──────── Text block ────────
Durham Bulls Named 2021 Minor League Team Of The Year
The Durham Bulls were stacked with talent and perhaps even overflooded with prospects when the 2021 season finally began.
They had the game’s top prospect in shortstop Wander Franco and a lineup that might have been the envy of teams in the major leagues.
Then, it got better for the Bulls.
They started playing.
“It has been an unbelievable year from start to finish,” Durham manager Brady Williams said. “Not knowing if we were going to start the season. Coming into a season where you weren’t sure if you were going to have fans. Then we had fans. Then a Fourth of July sellout, which was awesome. This is how it was in ’19, a packed house.”
Meanwhile, this edition of the Bulls was cramming the record books.
With that, Durham is the Minor League Team of the Year—the first Triple-A team to land that honor since Tucson in 2006.
“Day One, we showed up and we were expected to win it all,” outfielder Josh Lowe said. “And we did win it all. We all did what we were supposed to do and took care of business.”
Williams had a chore managing all this talent for the top affiliate of the Rays, who finished with the best record in the American League. That meant a steady stream of player transitions between Durham and Tampa Bay.
Durham’s 86-44 record matches the third-most wins in the franchise’s Triple-A history while playing 14 fewer games. The .661 winning percentage is tops for the Bulls franchise.
──────── Dataset extract ────────
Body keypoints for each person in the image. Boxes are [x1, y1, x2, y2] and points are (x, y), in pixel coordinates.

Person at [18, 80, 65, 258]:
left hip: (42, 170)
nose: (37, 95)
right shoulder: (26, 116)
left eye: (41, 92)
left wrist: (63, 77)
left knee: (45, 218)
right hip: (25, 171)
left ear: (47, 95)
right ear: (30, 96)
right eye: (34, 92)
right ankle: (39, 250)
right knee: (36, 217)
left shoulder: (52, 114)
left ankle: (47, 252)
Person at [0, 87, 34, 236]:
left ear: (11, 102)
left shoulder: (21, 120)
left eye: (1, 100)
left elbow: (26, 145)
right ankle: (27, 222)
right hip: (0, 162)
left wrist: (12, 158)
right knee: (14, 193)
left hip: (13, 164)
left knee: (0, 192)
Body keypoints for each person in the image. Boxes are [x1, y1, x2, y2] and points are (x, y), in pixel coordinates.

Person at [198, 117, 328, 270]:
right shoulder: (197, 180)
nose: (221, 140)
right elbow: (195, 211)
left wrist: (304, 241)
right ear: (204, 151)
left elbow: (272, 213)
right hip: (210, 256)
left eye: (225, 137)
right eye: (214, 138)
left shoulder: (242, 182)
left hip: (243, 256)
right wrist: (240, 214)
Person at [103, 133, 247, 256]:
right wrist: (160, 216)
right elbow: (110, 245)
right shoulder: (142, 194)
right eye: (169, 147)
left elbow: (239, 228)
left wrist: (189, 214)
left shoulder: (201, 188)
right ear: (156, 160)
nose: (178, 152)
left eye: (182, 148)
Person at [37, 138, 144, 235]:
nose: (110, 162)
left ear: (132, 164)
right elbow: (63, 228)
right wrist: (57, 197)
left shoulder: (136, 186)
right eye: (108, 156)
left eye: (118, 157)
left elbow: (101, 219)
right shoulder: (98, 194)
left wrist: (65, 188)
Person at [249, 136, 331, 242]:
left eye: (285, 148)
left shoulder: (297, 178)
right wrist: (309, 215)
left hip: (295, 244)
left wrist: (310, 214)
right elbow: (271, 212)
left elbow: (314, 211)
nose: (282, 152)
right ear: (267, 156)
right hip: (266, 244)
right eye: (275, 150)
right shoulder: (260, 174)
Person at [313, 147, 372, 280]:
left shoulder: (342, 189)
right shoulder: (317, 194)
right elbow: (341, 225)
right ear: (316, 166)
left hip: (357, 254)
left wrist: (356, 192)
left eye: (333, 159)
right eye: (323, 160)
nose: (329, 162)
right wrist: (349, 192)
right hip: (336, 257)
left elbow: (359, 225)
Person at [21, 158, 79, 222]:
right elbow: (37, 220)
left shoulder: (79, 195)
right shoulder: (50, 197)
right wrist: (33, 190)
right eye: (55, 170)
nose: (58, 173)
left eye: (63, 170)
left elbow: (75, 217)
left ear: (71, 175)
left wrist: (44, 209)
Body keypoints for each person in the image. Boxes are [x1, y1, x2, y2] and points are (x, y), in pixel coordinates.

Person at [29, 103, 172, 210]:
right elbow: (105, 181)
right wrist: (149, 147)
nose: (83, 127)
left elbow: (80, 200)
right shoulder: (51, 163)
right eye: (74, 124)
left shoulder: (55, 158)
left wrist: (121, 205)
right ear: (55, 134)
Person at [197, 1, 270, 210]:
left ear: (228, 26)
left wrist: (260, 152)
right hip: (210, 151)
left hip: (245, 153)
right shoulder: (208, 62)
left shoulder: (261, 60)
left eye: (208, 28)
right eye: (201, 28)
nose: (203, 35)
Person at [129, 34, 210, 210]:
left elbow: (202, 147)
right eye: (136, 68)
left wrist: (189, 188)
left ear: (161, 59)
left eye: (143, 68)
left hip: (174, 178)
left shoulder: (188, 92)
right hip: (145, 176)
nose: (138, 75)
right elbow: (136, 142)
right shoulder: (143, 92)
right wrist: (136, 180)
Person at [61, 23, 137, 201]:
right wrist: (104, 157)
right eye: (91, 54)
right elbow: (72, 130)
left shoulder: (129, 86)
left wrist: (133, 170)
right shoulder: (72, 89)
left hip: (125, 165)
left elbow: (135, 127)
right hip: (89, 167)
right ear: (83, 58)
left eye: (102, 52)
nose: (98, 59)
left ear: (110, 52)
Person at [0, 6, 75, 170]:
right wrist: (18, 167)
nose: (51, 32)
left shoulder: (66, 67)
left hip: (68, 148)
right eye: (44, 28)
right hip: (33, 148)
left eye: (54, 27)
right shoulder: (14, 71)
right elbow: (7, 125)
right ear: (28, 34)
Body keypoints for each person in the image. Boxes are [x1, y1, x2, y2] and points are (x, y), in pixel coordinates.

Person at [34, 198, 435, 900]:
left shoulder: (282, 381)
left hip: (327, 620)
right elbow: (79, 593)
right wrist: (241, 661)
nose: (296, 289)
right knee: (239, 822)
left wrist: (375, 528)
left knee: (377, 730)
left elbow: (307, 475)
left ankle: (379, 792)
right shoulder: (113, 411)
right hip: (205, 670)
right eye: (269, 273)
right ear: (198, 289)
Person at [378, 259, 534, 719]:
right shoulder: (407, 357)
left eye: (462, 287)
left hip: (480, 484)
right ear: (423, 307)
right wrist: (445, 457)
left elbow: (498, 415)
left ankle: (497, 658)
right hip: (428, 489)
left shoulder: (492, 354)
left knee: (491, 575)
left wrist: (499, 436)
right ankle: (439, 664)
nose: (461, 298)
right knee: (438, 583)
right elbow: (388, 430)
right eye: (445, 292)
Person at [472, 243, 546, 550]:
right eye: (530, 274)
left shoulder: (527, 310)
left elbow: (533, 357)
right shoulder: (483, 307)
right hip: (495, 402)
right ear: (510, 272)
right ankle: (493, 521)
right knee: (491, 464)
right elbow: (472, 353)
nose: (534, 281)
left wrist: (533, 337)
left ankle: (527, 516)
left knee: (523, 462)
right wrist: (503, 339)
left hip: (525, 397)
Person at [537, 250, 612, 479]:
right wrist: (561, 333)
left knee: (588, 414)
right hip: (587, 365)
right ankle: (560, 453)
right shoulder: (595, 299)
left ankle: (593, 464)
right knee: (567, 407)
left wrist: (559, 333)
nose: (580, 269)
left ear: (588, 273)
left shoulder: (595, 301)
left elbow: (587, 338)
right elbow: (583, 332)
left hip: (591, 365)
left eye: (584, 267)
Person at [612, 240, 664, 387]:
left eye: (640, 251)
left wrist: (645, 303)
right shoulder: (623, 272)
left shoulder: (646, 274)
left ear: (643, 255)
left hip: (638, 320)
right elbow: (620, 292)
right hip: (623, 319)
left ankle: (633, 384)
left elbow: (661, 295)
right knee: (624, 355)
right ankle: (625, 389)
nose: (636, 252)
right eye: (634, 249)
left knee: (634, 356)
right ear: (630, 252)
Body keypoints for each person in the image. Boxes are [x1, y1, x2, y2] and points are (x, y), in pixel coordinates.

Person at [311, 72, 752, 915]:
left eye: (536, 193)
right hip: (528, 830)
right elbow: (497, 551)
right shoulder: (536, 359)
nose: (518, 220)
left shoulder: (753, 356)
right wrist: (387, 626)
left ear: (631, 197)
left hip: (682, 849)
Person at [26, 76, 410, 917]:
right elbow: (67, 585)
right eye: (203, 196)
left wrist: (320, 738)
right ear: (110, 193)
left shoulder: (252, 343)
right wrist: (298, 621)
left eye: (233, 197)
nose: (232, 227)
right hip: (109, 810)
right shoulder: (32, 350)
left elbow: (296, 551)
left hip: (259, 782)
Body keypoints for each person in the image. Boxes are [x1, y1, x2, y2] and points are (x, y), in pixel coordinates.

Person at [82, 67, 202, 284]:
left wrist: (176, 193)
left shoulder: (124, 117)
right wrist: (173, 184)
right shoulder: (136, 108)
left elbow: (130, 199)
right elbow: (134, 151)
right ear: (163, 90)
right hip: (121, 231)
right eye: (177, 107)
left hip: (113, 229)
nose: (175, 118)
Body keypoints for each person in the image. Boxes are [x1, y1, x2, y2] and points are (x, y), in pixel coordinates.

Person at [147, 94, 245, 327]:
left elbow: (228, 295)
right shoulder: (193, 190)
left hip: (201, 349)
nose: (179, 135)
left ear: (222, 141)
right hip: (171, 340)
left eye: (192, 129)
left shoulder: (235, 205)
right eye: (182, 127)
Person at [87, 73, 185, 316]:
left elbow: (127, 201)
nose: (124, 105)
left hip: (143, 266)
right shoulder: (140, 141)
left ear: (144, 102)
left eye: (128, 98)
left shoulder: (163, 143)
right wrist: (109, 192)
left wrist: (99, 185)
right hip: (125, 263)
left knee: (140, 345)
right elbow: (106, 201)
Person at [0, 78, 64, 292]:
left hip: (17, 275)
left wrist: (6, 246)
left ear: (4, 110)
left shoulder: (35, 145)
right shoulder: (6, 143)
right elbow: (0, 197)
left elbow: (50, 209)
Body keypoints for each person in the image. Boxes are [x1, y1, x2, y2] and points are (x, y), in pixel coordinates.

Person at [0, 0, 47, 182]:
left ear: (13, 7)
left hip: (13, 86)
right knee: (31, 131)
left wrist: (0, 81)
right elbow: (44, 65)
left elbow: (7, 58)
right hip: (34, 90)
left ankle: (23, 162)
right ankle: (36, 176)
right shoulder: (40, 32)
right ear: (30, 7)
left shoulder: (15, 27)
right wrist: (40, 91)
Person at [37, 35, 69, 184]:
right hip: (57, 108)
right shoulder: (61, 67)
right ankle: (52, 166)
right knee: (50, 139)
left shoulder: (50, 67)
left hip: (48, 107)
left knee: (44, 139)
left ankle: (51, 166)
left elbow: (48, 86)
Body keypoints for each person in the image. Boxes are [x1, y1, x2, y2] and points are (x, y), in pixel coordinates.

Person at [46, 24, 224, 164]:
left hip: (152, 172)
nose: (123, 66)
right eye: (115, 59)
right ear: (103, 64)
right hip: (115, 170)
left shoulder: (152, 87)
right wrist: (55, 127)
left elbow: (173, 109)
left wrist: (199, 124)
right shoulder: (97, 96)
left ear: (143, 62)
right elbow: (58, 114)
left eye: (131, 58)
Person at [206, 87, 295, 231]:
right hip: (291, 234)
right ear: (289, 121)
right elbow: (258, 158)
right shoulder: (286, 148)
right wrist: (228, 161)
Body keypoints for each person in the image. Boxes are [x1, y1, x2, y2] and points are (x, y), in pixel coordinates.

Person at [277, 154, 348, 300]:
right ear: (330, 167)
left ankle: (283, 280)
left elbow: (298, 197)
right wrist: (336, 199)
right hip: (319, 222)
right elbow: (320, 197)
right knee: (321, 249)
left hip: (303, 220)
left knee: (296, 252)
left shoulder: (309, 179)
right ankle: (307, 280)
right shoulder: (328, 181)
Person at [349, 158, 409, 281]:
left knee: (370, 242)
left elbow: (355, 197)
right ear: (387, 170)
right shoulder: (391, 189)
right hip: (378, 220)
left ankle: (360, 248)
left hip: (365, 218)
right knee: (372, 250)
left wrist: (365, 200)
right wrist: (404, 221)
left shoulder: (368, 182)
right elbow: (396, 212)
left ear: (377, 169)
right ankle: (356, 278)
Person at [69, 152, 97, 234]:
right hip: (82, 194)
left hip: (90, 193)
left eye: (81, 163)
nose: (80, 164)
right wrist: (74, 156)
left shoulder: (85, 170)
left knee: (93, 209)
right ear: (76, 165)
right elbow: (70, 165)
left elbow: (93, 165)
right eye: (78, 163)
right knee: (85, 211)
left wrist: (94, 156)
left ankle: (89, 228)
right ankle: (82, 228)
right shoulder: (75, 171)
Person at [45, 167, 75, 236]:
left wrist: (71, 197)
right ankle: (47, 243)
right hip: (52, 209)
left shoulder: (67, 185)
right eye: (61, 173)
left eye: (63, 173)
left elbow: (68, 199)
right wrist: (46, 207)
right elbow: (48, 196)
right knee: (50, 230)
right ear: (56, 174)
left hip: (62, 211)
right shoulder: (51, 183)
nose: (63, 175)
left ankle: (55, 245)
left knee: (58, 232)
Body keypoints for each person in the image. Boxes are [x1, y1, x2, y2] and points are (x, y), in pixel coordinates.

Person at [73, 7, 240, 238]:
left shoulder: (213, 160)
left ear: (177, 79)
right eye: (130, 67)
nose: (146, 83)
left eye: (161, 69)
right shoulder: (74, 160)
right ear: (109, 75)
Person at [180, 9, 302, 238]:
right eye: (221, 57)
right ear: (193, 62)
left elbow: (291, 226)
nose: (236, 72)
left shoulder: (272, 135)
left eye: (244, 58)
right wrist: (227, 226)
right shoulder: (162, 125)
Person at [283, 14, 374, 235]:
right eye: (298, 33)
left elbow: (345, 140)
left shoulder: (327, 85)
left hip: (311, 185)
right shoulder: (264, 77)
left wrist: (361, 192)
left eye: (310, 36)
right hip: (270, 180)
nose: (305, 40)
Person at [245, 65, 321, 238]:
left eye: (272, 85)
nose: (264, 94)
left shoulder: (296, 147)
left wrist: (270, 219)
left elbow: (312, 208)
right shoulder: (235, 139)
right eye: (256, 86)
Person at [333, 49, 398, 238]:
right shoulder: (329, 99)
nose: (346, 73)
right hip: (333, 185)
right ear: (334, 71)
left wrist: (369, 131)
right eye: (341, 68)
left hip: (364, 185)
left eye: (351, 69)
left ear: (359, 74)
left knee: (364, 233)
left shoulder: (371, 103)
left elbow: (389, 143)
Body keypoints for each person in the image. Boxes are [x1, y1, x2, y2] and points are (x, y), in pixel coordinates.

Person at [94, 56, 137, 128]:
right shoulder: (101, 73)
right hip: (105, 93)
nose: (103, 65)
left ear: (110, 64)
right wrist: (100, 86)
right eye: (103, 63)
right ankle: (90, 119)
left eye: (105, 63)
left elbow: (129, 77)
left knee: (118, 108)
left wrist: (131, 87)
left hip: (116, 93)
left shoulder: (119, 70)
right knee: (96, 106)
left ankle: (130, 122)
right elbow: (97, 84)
────────
According to the article on the Durham Bulls, which Triple-A team last received the Minor League Team of the Year honor before Durham?

• [Written answer] Tucson, in 2006.